A long article, "Theodore Dreiser: a personal memoir" was based on Cohen’s long time friendship and appeared in Discovery 4. It was later republished and translated in other languages.

"The Man Who Laughed Too Much" with Arnold Gingrich, Esquire Magazine.

"Apply Kaliades or The Man Who Made a Deal", in Esquire, June 1956.

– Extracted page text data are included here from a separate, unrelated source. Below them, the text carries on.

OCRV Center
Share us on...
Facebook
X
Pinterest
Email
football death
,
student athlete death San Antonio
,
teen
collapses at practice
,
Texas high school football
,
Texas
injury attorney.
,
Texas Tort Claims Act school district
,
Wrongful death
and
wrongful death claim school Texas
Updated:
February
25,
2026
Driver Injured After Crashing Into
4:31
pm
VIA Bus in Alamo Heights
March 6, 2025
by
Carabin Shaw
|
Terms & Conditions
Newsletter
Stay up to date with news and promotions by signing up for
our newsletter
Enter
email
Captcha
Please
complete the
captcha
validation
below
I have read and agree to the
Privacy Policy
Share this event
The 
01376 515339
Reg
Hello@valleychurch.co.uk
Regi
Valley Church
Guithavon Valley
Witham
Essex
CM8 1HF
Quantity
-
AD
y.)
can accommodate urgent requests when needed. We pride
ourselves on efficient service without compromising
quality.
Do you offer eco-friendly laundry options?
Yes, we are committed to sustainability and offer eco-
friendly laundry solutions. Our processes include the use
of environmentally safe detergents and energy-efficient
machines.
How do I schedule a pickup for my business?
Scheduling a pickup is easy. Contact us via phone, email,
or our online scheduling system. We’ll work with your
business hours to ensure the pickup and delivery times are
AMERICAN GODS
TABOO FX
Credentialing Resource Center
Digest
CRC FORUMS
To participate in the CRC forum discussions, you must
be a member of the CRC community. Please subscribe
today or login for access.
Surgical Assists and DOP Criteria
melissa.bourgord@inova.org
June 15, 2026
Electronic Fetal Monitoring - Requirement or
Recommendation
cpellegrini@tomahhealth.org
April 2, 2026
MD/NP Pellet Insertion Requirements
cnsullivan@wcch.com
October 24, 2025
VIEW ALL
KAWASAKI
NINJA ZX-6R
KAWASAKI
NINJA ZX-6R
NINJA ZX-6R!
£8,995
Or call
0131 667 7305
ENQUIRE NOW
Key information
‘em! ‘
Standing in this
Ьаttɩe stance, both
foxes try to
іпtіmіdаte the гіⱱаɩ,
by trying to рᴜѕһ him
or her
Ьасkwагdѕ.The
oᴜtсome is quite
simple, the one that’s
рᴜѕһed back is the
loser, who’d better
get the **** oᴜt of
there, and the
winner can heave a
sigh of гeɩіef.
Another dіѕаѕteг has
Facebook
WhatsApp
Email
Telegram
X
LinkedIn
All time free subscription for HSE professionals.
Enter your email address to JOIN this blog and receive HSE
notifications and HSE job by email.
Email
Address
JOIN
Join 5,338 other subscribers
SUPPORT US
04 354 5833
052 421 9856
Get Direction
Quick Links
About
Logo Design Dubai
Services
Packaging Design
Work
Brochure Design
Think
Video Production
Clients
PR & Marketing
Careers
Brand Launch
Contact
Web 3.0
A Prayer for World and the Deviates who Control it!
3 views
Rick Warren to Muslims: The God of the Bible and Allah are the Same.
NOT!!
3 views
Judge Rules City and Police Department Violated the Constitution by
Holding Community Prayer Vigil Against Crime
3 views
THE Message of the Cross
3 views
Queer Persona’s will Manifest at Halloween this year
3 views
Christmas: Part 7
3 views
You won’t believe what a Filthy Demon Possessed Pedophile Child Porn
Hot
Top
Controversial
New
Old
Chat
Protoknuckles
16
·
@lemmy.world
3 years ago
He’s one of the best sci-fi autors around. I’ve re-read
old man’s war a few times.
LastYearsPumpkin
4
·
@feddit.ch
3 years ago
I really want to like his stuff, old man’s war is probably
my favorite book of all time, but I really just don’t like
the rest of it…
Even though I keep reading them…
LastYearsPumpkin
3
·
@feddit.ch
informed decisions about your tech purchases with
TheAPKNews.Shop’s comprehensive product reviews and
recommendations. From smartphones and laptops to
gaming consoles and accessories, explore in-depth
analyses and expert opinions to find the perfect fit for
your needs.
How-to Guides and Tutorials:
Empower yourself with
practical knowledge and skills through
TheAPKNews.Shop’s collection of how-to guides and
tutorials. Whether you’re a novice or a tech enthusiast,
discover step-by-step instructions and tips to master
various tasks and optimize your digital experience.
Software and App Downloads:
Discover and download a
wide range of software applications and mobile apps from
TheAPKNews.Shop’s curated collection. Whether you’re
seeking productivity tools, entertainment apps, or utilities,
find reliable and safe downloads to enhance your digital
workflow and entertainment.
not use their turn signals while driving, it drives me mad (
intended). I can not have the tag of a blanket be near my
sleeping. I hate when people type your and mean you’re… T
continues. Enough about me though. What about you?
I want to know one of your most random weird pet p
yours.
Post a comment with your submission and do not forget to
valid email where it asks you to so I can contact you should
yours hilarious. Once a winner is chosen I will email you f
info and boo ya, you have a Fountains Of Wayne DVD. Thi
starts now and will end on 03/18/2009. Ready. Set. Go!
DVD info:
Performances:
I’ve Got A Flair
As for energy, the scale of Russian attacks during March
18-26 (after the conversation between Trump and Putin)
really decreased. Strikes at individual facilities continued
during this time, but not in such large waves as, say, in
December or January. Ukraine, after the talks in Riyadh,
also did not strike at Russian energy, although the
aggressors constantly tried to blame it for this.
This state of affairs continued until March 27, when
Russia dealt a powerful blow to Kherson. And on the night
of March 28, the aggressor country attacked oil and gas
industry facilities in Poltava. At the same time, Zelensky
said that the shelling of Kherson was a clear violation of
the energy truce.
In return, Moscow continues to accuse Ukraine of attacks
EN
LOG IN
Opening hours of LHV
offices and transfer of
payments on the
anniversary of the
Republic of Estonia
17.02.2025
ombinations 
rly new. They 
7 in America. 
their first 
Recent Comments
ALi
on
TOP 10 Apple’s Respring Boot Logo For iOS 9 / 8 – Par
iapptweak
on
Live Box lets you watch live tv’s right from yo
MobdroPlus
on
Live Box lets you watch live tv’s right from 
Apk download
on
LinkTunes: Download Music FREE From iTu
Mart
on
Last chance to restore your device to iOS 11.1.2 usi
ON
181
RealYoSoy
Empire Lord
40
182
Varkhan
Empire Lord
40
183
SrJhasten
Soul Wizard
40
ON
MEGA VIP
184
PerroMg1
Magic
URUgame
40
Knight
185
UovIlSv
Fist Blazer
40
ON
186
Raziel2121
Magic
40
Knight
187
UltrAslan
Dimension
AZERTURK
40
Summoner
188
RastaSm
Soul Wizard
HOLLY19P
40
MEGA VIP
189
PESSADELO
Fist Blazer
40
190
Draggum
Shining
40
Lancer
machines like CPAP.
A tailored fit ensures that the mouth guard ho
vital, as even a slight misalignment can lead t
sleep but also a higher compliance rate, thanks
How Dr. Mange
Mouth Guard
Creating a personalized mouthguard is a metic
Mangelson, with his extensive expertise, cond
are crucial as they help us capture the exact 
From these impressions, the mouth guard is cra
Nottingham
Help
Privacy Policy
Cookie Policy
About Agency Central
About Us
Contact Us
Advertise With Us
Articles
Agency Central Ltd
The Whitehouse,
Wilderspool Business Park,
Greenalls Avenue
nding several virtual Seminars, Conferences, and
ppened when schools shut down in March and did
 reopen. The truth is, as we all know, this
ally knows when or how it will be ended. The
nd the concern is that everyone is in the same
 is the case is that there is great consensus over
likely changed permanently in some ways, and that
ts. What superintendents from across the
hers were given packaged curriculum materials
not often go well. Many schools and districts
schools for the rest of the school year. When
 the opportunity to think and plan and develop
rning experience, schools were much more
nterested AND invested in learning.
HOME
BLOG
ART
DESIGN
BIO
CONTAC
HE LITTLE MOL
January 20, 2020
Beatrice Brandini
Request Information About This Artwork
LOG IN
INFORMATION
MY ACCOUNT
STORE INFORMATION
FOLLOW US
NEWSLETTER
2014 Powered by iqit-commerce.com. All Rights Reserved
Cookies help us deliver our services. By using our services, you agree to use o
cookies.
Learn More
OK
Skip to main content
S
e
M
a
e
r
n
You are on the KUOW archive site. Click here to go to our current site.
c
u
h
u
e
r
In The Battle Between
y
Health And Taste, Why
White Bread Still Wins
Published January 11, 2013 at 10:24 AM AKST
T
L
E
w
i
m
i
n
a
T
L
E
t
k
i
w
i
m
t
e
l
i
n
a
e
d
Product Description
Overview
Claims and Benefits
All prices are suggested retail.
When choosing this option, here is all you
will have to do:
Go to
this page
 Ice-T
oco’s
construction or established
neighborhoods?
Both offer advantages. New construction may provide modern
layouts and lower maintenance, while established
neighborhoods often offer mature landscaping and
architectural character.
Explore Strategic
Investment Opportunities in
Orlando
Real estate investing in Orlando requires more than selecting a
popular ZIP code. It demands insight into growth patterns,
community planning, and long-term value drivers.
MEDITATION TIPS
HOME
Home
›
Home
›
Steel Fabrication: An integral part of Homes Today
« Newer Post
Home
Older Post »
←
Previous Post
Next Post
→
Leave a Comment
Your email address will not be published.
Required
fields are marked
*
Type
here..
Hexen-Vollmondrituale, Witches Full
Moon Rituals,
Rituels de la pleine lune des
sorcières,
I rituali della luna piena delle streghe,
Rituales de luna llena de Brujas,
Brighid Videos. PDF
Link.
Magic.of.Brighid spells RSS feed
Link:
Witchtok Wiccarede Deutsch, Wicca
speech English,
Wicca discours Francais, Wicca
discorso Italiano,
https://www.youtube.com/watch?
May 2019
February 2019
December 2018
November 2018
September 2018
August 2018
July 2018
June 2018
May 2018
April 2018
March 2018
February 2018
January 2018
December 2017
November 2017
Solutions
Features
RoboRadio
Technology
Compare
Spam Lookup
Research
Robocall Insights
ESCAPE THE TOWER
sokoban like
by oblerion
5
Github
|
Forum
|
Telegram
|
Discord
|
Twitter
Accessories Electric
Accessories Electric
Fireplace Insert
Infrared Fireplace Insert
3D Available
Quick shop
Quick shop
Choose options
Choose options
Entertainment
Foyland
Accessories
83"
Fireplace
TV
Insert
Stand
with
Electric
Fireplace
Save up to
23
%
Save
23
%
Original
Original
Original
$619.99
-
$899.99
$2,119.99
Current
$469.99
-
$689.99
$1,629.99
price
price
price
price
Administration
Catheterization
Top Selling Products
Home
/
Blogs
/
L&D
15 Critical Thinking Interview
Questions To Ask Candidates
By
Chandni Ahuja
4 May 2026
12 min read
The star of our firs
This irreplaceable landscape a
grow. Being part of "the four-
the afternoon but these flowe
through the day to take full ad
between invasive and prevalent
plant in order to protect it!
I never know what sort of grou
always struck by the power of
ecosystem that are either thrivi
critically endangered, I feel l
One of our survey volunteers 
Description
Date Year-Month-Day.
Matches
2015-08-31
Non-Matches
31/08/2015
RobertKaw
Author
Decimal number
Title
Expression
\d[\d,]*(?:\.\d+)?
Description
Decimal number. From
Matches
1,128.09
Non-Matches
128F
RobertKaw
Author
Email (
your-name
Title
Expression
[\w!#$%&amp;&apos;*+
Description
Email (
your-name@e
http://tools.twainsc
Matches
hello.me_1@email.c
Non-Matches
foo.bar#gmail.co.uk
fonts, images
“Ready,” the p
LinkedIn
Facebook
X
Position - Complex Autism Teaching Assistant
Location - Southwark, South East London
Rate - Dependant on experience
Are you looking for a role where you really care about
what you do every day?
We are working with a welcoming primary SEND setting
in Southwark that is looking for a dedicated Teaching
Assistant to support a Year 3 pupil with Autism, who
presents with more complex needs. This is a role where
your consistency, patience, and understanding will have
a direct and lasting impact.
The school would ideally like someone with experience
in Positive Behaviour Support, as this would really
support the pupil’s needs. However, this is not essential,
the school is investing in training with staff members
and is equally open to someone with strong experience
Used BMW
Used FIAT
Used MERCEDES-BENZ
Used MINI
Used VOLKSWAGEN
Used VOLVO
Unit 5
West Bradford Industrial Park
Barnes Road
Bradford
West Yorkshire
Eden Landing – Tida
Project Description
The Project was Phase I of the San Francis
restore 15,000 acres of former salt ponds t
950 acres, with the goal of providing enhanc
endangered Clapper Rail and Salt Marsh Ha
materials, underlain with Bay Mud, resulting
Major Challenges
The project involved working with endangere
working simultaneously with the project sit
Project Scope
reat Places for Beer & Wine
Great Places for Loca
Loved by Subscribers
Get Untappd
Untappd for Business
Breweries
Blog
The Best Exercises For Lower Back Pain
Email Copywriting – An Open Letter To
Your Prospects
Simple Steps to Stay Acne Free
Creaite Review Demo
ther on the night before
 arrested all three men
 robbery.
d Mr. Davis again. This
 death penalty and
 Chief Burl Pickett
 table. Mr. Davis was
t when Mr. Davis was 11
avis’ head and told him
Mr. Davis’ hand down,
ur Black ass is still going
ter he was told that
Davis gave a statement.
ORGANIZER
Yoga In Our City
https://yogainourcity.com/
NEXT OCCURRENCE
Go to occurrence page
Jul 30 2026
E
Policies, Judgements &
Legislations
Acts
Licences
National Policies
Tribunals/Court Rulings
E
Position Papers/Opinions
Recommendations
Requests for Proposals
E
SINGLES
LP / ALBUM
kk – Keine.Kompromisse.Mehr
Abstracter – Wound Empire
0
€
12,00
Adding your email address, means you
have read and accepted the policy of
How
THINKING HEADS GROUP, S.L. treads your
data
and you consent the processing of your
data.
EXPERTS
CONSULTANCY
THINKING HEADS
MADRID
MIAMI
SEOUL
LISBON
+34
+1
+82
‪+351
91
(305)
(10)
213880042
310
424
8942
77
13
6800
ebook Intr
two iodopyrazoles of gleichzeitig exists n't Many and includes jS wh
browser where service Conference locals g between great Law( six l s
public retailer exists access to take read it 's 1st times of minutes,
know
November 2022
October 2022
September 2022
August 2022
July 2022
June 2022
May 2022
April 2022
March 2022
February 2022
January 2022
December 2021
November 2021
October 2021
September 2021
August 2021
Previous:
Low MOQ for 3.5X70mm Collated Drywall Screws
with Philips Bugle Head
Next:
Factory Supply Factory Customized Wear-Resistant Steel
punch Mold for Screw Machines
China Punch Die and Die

"Harlan Miners Speak Terrorism in the Kentucky Coal Fields, Report of the Dreiser Committee". Cohen wrote one of the pieces in the book put together by the Dreiser Committee published in 1932 by Harcourt Brace.

==TV appearance==
Cohen was on the game show To Tell the Truth on December 12, 1960. He was one of the three men claiming to be Jack Benny's violin teacher. He received two votes: one from Johnny Carson and another from Polly Bergen, who first joked that none of the three guests were Jack Benny's real violin teacher because none of the three knew what song she sang as a guest on Jack's show, nor who was conducting Jack's orchestra that night!